Early diagnosis of rheumatoid arthritis can help prevent the development of severe symptoms.
Although there is no cure for rheumatoid arthritis (RA) and only limited understanding of its direct causes, knowledge of rheumatoid arthritis risk factors and prevention can help patients watch for warning signs of the potentially debilitating condition. RA causes inflammation in joints and can harm most tissues in and around joints, including bones, cartilage, muscles, ligaments and tendons. Early diagnosis and treatment can help prevent severe joint damage, which can start within one or two years of the onset of the disease. It is important for people at risk for acquiring RA to see a doctor as soon as potential symptoms appear.

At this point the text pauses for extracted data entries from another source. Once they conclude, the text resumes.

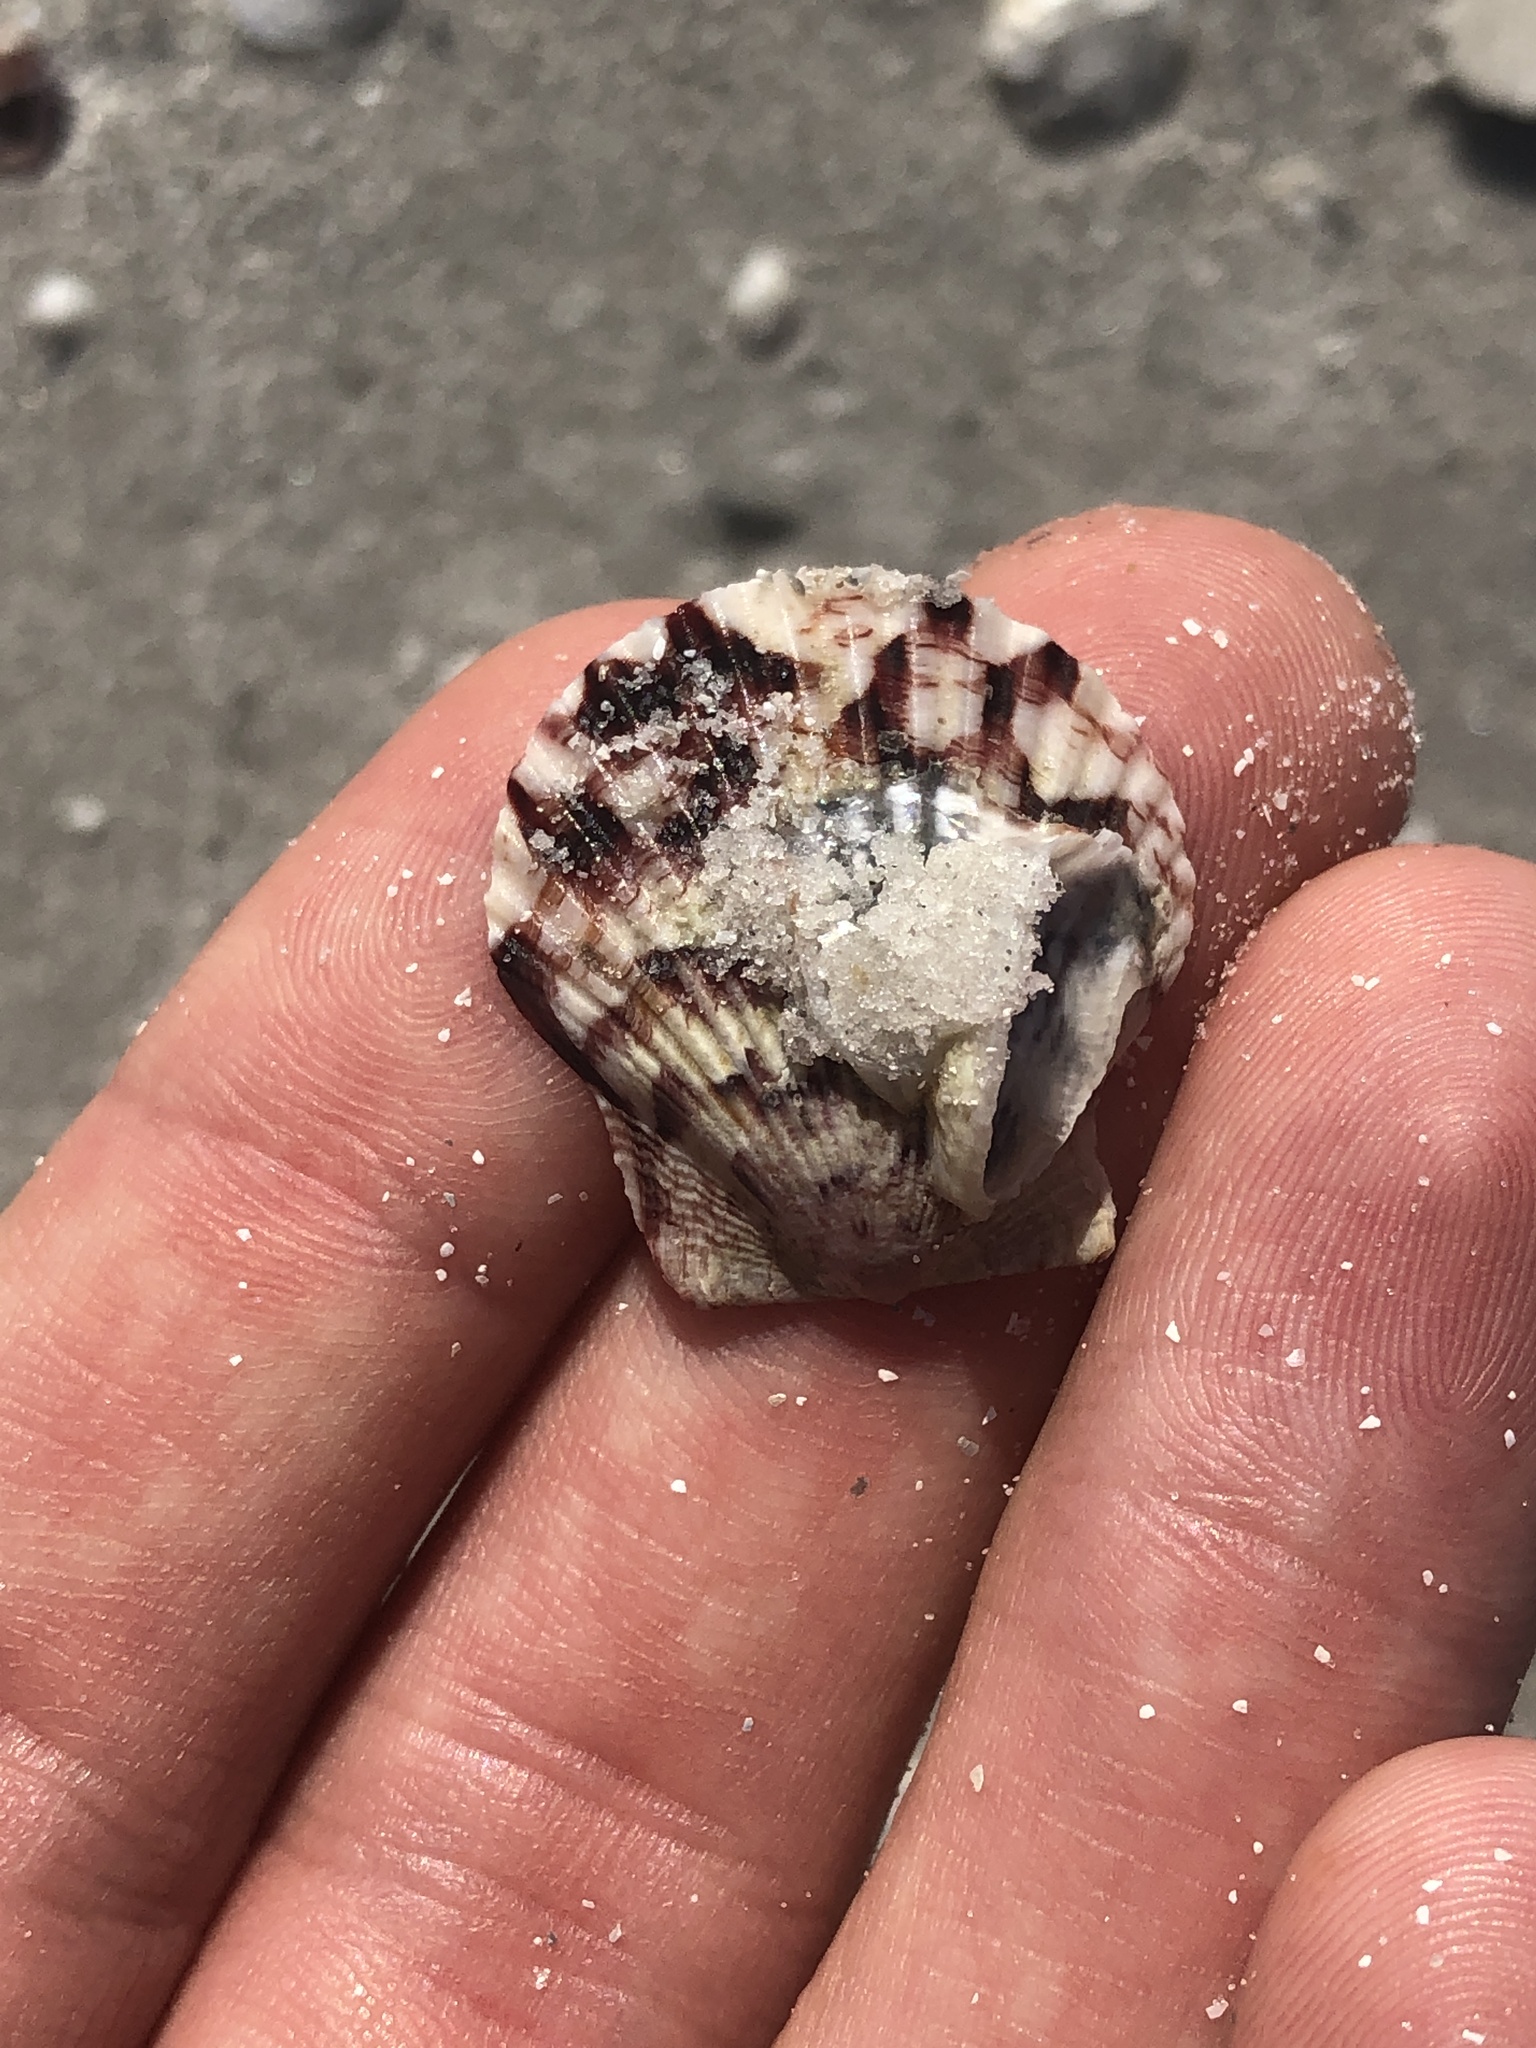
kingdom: Animalia
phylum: Mollusca
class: Bivalvia
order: Pectinida
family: Pectinidae
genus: Argopecten
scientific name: Argopecten gibbus
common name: Atlantic calico scallop
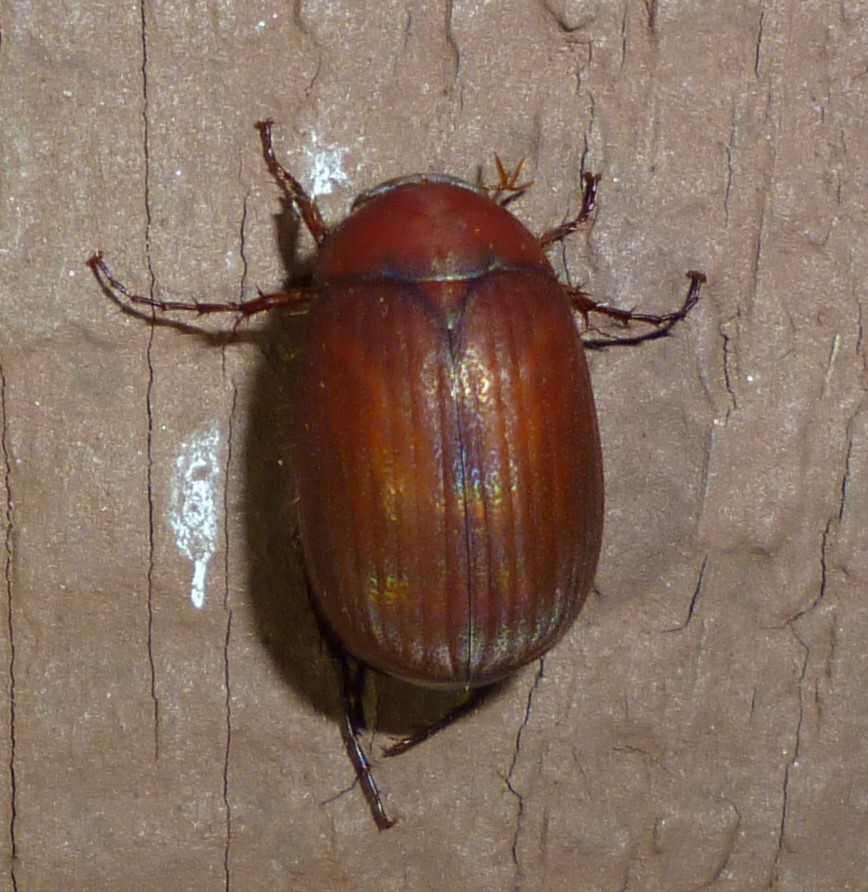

According to the Mayo Clinic, rheumatoid arthritis most commonly affects people between the ages of 40 and 60, but can occur at any age. When a child has the disease, it is called juvenile rheumatoid arthritis (JRA). An estimated 50,000 children have JSA. According to the American College of Rheumatology, rheumatoid arthritis affects more than 1.3 million adults in the United States, 75 percent of which are women.
The risk for women who have been pregnant is slightly lower than those who have not. Women who have shorter fertility periods, an indication of lower level of reproductive hormones, may be at a higher risk of developing rheumatoid arthritis. Some recent studies have also found that women who breastfeed are at a lower risk of RA, which contradicts earlier studies.
Some studies have found that the use of oral contraceptives decreases a woman's risk of acquiring RA, but more recent studies have not confirmed this. Findings about any association between hormone replacement therapy and RA are mixed.
A history of blood transfusions may also increase susceptibility to the disease.
Genetics may play a role in causing rheumatoid arthritis. According to the American College of Rheumatology, 60 to 70 percent of rheumatoid arthritis patients of European ancestry have the HLA-DR4 gene, which is linked to RA. Only 30 percent of the general population has this gene. However, genes only play a partial role in the development of RA. While having a family member with RA may increase a person's chances of developing the disease, doctors do not believe the disease is directly inheritable. Gene factors may increase susceptibility to RA, but environmental factors probably play a stronger role in actually acquiring the disease.
People who smoke cigarettes are at a higher risk of developing rheumatoid arthritis, especially long-term smokers who have no family history of the disease. However, quitting smoking can reduce the risk of acquiring RA.
Some studies have indicated that drinking coffee could increase the risk of developing RA and that drinking tea decreases the risk, but a recent review of data indicates that neither beverage has any effect on susceptibility to the disease.